In response to the multiple bomb threats made against Historically Black Colleges and Universities this year, the White House has announced a new federal program to protect students, faculty and staff; The Grio reports.
According to the outlet, Vice President Kamala Harris and other White House officials announced “Project Serve Grants” on Wednesday (March 16), which will provide up to $150,000 for schools to hire mental health staff, increase campus security measures and launch specialized safety training.
“Our administration is sending a very clear message: this intimidation will not stand and we will not be intimidated,” Vice President Harris said. “We will do everything in our power to protect all our communities from violence and from hate. We are all in this together and we must stand together.”
“Every American should be able to learn, work, worship and gather without fear,” she added. “It is our duty to do everything we can to protect all our communities from harm against any one of our communities.

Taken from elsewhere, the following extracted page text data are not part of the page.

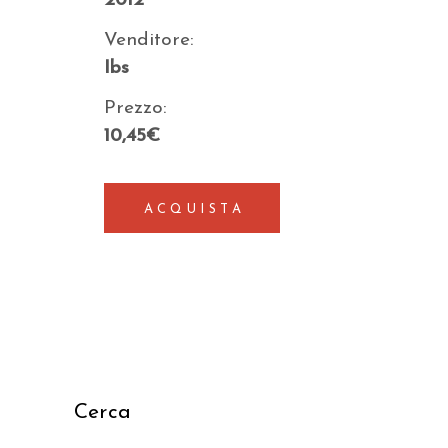
2012
Venditore:
Ibs
Prezzo:
10,45€
ACQUISTA
Cerca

This is a harm against all of us.”
According to The Grio, the short-term federal grants will be made available for HBCUs that have “received threats that significantly disrupt the learning environment.” The Department of Education will then work with the impacted schools to determine their needs.
“I’m very pleased to see this connective tissue between the Justice Department, the FBI [and] Homeland Security all working together and they have been doing this since day one,” Dr. David Kwabena Wilson, president of Morgan State University, which received several threats, said. “They have reached out to us, have provided us with resources in terms of programmatic resources that we could draw upon to help us respond in a timely fashion to what we were seeing.”

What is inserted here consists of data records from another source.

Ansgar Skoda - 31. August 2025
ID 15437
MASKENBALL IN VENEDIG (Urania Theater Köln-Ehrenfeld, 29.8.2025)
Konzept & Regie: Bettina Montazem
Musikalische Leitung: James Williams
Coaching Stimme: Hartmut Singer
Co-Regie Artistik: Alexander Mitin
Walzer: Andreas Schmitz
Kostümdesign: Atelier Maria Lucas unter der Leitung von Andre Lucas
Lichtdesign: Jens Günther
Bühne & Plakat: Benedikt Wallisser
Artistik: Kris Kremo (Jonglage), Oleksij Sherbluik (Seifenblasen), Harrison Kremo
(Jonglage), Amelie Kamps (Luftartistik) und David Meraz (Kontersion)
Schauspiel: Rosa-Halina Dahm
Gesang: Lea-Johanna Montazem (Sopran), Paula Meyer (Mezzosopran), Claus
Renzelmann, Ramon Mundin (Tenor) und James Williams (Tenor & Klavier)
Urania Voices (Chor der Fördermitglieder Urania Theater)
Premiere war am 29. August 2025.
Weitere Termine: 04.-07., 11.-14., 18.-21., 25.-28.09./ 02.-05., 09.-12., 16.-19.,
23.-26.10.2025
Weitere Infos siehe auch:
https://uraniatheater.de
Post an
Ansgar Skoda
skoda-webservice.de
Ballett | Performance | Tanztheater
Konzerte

“The White House is now saying that institutions like Morgan and other HBCU schools that have been threatened in this space where we have had to draw upon our own operating resources – parsimonious as they are – to enable us to hire more counselors to hire more security guards and to create, if you will, another kind of protective layer on our campus that we can now apply to get some federal support to enable us to do that,” he added.
In addition to the grants program, Attorney General Merrick Garland said 31 FBI field offices are currently investigating the bomb threats, which began in January and increased in February, which is Black History Month.